Bilinen bu gerçekler nedeniyle yeni yılda, kesinlikle federasyon ve birleşme saplantısına takılıp kalınmamalı ve bundan sonra mutlaka yeni bir yol haritası belirlenmeli.
Rum tarafının ucu açık olmayan ve takvime bağlı sonuç alıcı müzakerelere yanaşmaması durumunda, masada boşuna zaman harcamayı kabul etmemeliyiz.
Rum komşularımıza ve dünyaya Kıbrıs sorununun çözümünde tek seçeneğin birleşmek olmadığını anlatarak ,iki devletli çözüm seçeneğini gündeme taşımalıyız.
Müzakere masasında, Rum tarafını birleşmeye razı etmek amacı ile tatmin etmeye çalışmak ve zamanla Rum çoğunluk içinde eriyip kaybolmamıza zemin hazırlayacak olan çözüm seçeneklerini kabul etmek yerine, haklarımıza sahip çıkmalıyız.

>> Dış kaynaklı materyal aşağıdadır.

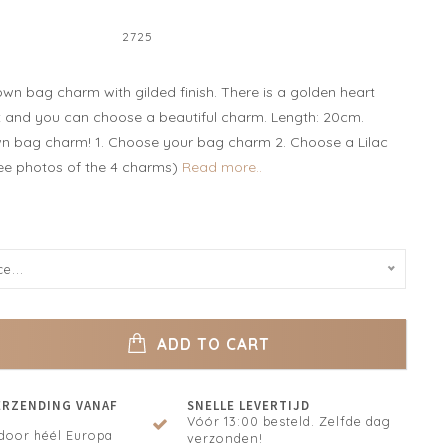
2725
wn bag charm with gilded finish. There is a golden heart
t and you can choose a beautiful charm. Length: 20cm.
n bag charm! 1. Choose your bag charm 2. Choose a Lilac
ee photos of the 4 charms)
Read more..
e...
ADD TO CART
ERZENDING VANAF
SNELLE LEVERTIJD
Vóór 13:00 besteld. Zelfde dag
door héél Europa
verzonden!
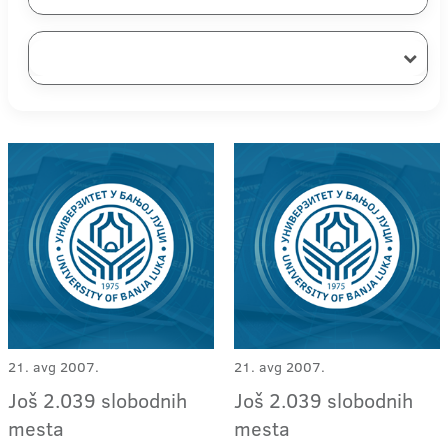
21. avg 2007.
21. avg 2007.
Još 2.039 slobodnih
Još 2.039 slobodnih
mesta
mesta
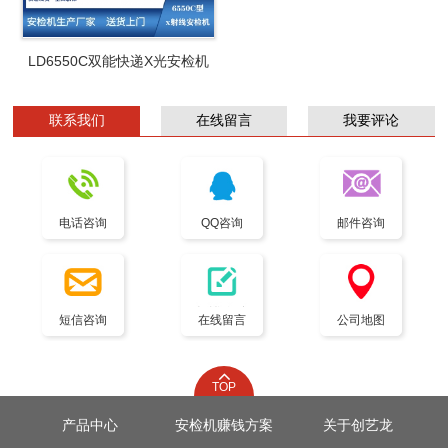
LD6550C双能快递X光安检机
联系我们
在线留言
我要评论
电话咨询
QQ咨询
邮件咨询
短信咨询
在线留言
公司地图
TOP
产品中心
安检机赚钱方案
关于创艺龙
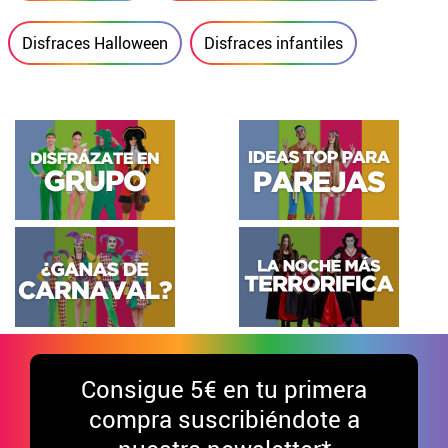
Disfraces Halloween
Disfraces infantiles
Consigue
5€ en tu primera
compra suscribiéndote a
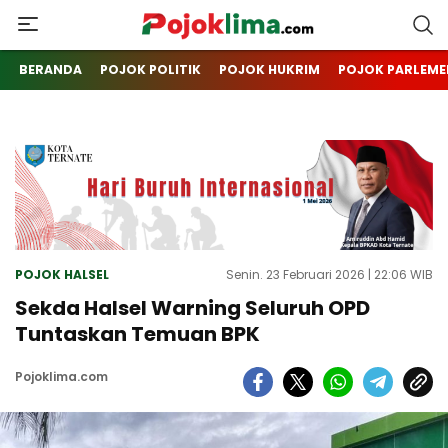
pojoklima.com
Mojokin
BERANDA
POJOK POLITIK
POJOK HUKRIM
POJOK PARLEME
POJOK HALSEL
Senin. 23 Februari 2026 | 22:06 WIB
Sekda Halsel Warning Seluruh OPD
Tuntaskan Temuan BPK
Pojoklima.com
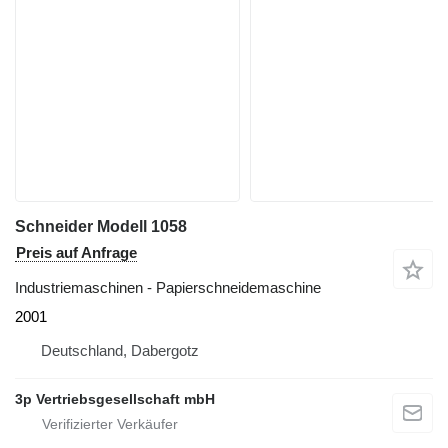
Schneider Modell 1058
Preis auf Anfrage
Industriemaschinen - Papierschneidemaschine
2001
Deutschland, Dabergotz
3p Vertriebsgesellschaft mbH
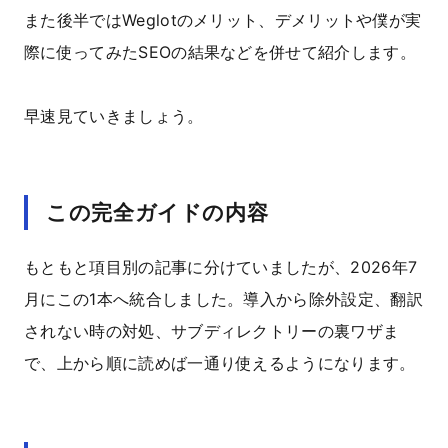
また後半ではWeglotのメリット、デメリットや僕が実
際に使ってみたSEOの結果などを併せて紹介します。
早速見ていきましょう。
この完全ガイドの内容
もともと項目別の記事に分けていましたが、2026年7
月にこの1本へ統合しました。導入から除外設定、翻訳
されない時の対処、サブディレクトリーの裏ワザま
で、上から順に読めば一通り使えるようになります。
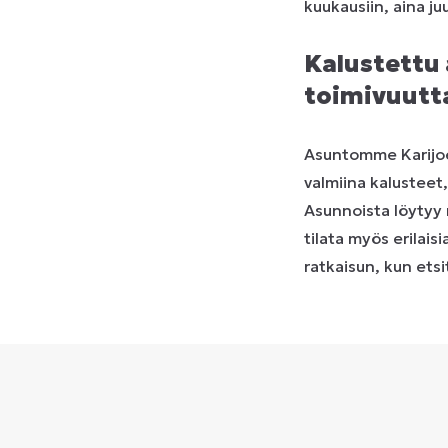
kuukausiin, aina ju
Kalustettu 
toimivuutt
Asuntomme Karijoell
valmiina kalusteet
Asunnoista löytyy 
tilata myös erilais
ratkaisun, kun ets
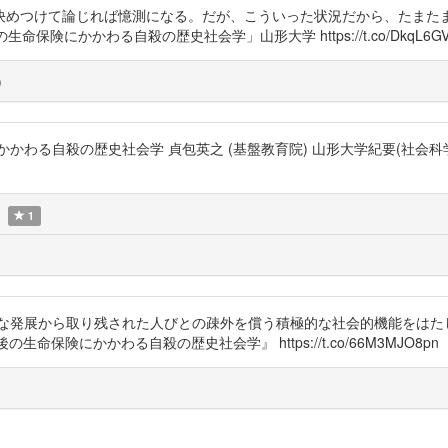
決めつけて論じれば憶測になる。だが、こういった状況だから、たまた
保険にかかわる自殺の歴史社会学」山形大学 https://t.co/DkqL6GV
)
る自殺の歴史社会学 貞包英之 (基盤教育院) 山形大学紀要(社会科学)第43
1
展から取り残された人びとの疎外を償う積極的な社会的機能をはたしてきた 
保険にかかわる自殺の歴史社会学』 https://t.co/66M3MJO8pn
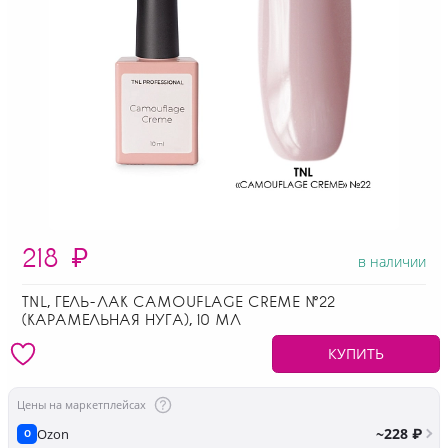
218
₽
в наличии
TNL, ГЕЛЬ-ЛАК CAMOUFLAGE CREME №22
(КАРАМЕЛЬНАЯ НУГА), 10 МЛ
КУПИТЬ
Цены на маркетплейсах
~228 ₽
Ozon
O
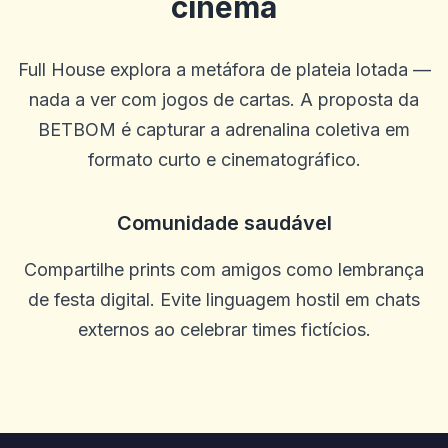
cinema
Khiêm Phạm
K
2025-10-22 03:17:19
Full House explora a metáfora de plateia lotada —
Site de design moderno, equipe simpática
nada a ver com jogos de cartas. A proposta da
0
0
BETBOM é capturar a adrenalina coletiva em
Lee Guerrero
L
formato curto e cinematográfico.
2025-10-15 07:14:12
SEM problemas para retirar. Os agentes estão sempre dispostos a
ajudar e me orientar em qualquer problema que tive. Melhor site
até agora. Feliz com tudo
Comunidade saudável
0
0
Compartilhe prints com amigos como lembrança
Margaret Rodriguez
M
2025-10-03 11:10:46
de festa digital. Evite linguagem hostil em chats
Ótimo cassino, muitas rodadas grátis
externos ao celebrar times fictícios.
0
0
Elmi Alfa
E
2025-10-01 07:09:58
Legal ... desenvolvimento inesperado, muitas vezes recebo
0
0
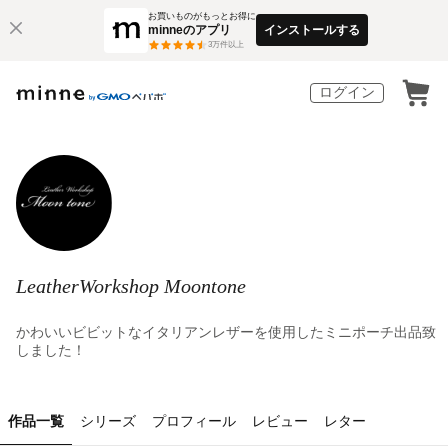
お買いものがもっとお得に
minneのアプリ
インストールする
3
万件以上
ログイン
LeatherWorkshop Moontone
かわいいビビットなイタリアンレザーを使用したミニポーチ出品致
しました！
作品一覧
シリーズ
プロフィール
レビュー
レター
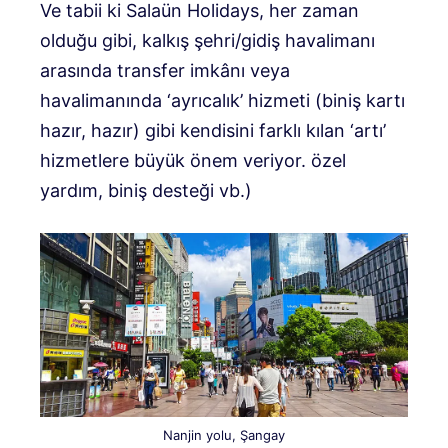
Ve tabii ki Salaün Holidays, her zaman
olduğu gibi, kalkış şehri/gidiş havalimanı
arasında transfer imkânı veya
havalimanında ‘ayrıcalık’ hizmeti (biniş kartı
hazır, hazır) gibi kendisini farklı kılan ‘artı’
hizmetlere büyük önem veriyor. özel
yardım, biniş desteği vb.)
Nanjin yolu, Şangay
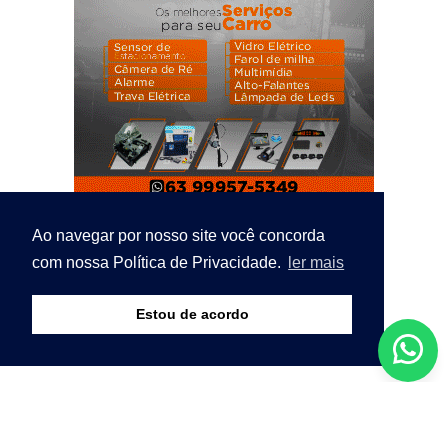
Ao navegar por nosso site você concorda
com nossa Política de Privacidade.
ler mais
Estou de acordo
© Copyright 2026 - Bico Notícias - O seu portal de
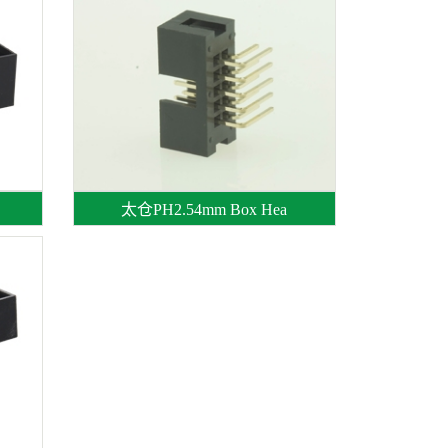
太仓PH2.54mm Box Hea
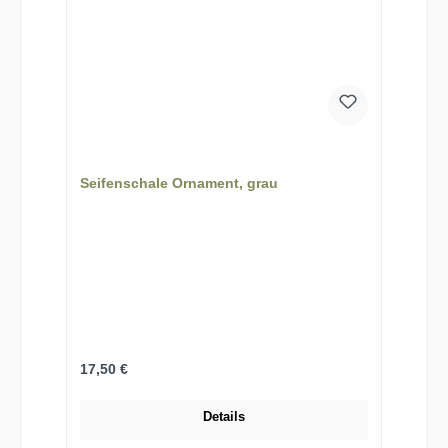
Seifenschale Ornament, grau
Regulärer Preis:
17,50 €
Details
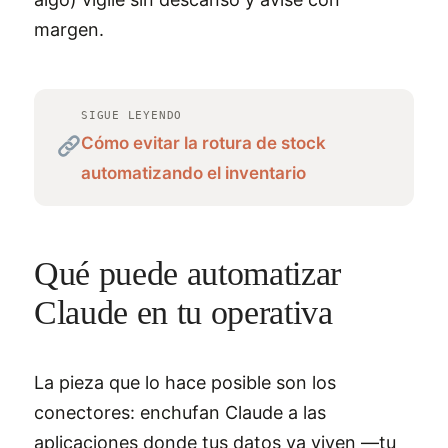
margen.
SIGUE LEYENDO
Cómo evitar la rotura de stock
automatizando el inventario
Qué puede automatizar
Claude en tu operativa
La pieza que lo hace posible son los
conectores: enchufan Claude a las
aplicaciones donde tus datos ya viven —tu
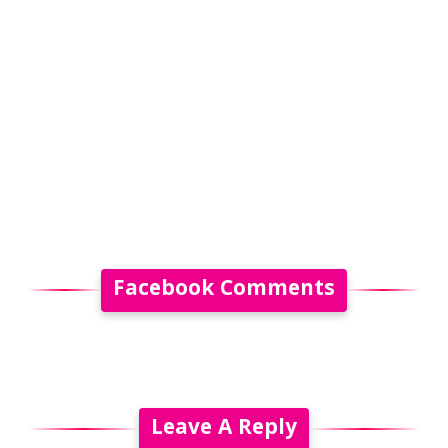
Facebook Comments
Leave A Reply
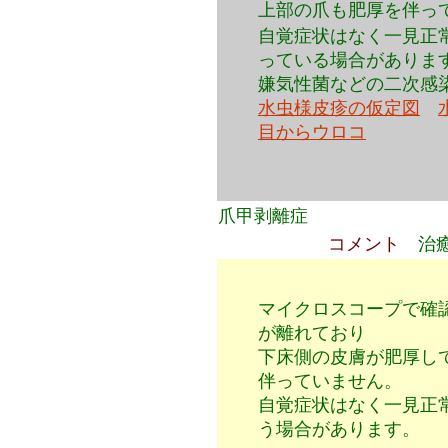
上部の爪も肥厚を伴っ
自覚症状はなく一見正
っている場合がありま
嫌気性菌などの二次感
水虫様皮疹の仮定図
目からウロコ
爪甲剥離症
コメント
治
マイクロスコープで確
が離れており
下床側の皮膚が肥厚し
伴っていません。
自覚症状はなく一見正
う場合があります。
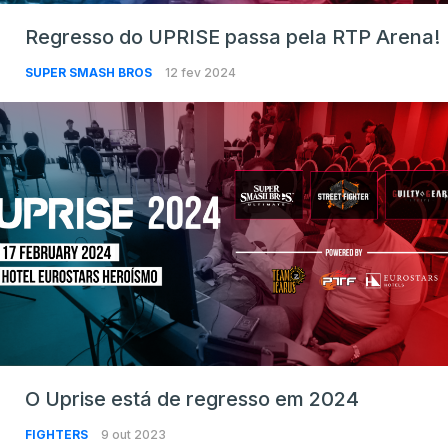
Regresso do UPRISE passa pela RTP Arena!
SUPER SMASH BROS
12 fev 2024
O Uprise está de regresso em 2024
FIGHTERS
9 out 2023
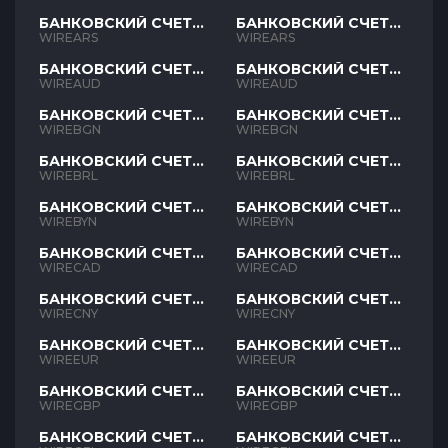
БАНКОВСКИЙ СЧЕТ
БАНКОВСКИЙ СЧЕТ
ARS
ARS
WIREARS
WIREARS
БАНКОВСКИЙ СЧЕТ
БАНКОВСКИЙ СЧЕТ
AUD
AUD
WIREAUD
WIREAUD
БАНКОВСКИЙ СЧЕТ
БАНКОВСКИЙ СЧЕТ
BGN
BGN
WIREBGN
WIREBGN
БАНКОВСКИЙ СЧЕТ
БАНКОВСКИЙ СЧЕТ
BRL
BRL
WIREBRL
WIREBRL
БАНКОВСКИЙ СЧЕТ
БАНКОВСКИЙ СЧЕТ
BYN
BYN
WIREBYN
WIREBYN
БАНКОВСКИЙ СЧЕТ
БАНКОВСКИЙ СЧЕТ
CAD
CAD
WIRECAD
WIRECAD
БАНКОВСКИЙ СЧЕТ
БАНКОВСКИЙ СЧЕТ
CNY
CNY
WIRECNY
WIRECNY
БАНКОВСКИЙ СЧЕТ
БАНКОВСКИЙ СЧЕТ
EUR
EUR
WIREEUR
WIREEUR
БАНКОВСКИЙ СЧЕТ
БАНКОВСКИЙ СЧЕТ
GBP
GBP
WIREGBP
WIREGBP
БАНКОВСКИЙ СЧЕТ
БАНКОВСКИЙ СЧЕТ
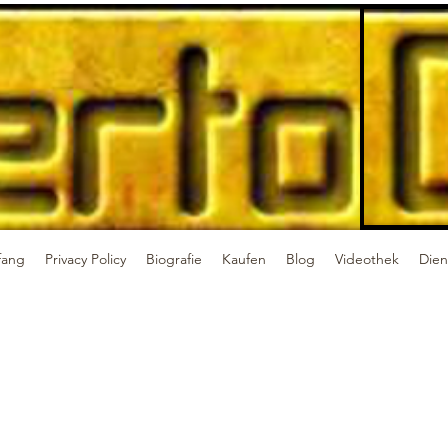
fang
Privacy Policy
Biografie
Kaufen
Blog
Videothek
Dien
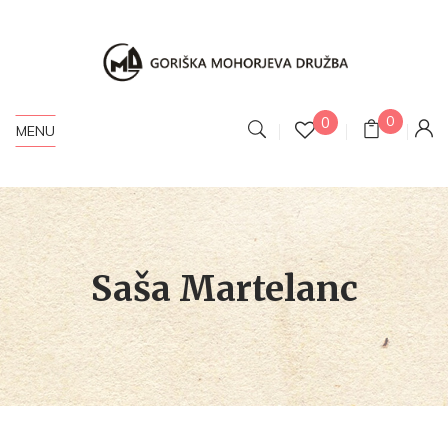
0
0
MENU
Saša Martelanc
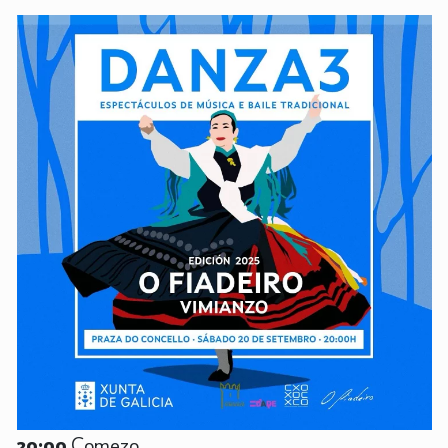
20:00
Comezo.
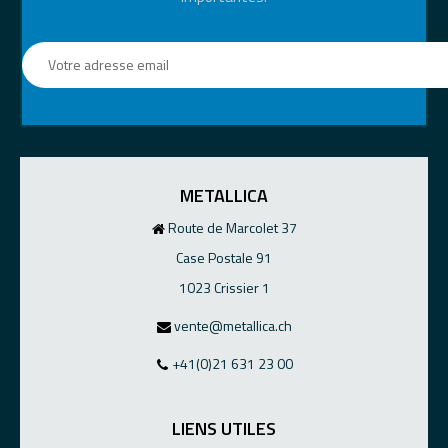
METALLICA
Route de Marcolet 37
Case Postale 91
1023 Crissier 1
vente@metallica.ch
+41(0)21 631 23 00
LIENS UTILES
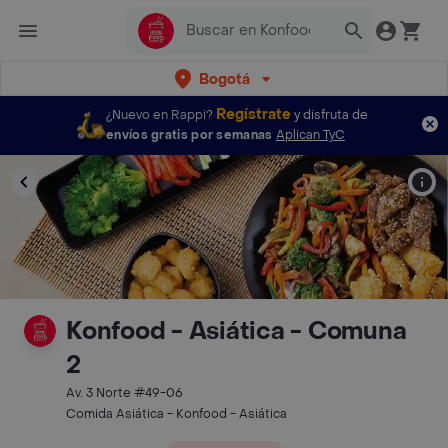
Bogotá
Regístrate
¿Nuevo en Rappi?
y disfruta de
envíos gratis por semanas
Aplican TyC
Konfood - Asiática - Comuna
2
Av. 3 Norte #49-06
Comida Asiática - Konfood - Asiática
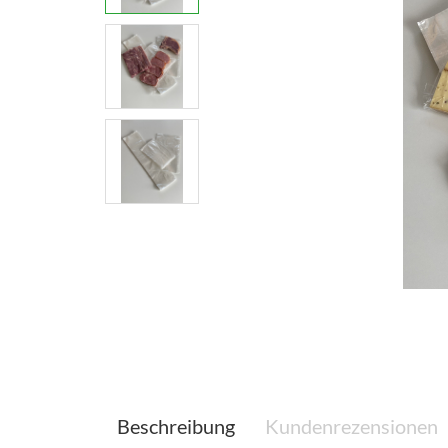
Beschreibung
Kundenrezensionen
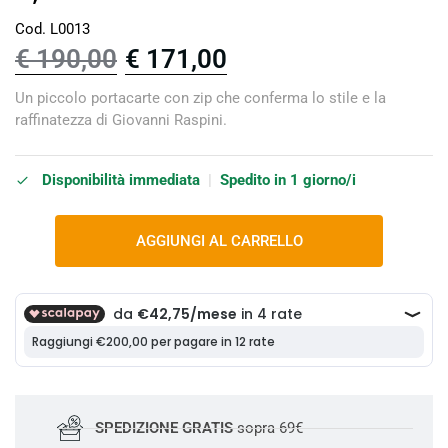
Cod. L0013
€
190,00
€
171,00
Un piccolo portacarte con zip che conferma lo stile e la
raffinatezza di Giovanni Raspini.
Disponibilità immediata
|
Spedito in 1 giorno/i
AGGIUNGI AL CARRELLO
SPEDIZIONE GRATIS
sopra 69€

Ayrıca, KKTC’de kendine sol ve ilerici sıfatlarını yakıştıranlar ; Rum çoğunluk içinde yok olmamıza zemin hazırlayabilecek çözüm yollarını savunarak, Rumlar ile destekçilerinin hoşuna gidecek şekilde tutum sergileyerek, davamıza zarar vermekten kaçınmalıdır .Çünkü dünyanın hiçbir yerinde, kendi halkına özgürlüğü layık görmeyen solcu ve ilerici yoktur.
Kötü bir anlaşmadan hepimiz zarar göreceğimize göre, yeni yılda artık herkes gerçekleri görerek, sorumluluk duygusu içinde hareket etmeli.
Rumların federasyona ve birleşmeye yanaşmadığı anlaşıldığına göre, yeni yılda iki devletli çözüm seçeneğini gündeme getirmemiz ve iç işlerimizde de halkımızın refahını artıracak düzenlemeleri yapmamız kaçınılmazdır.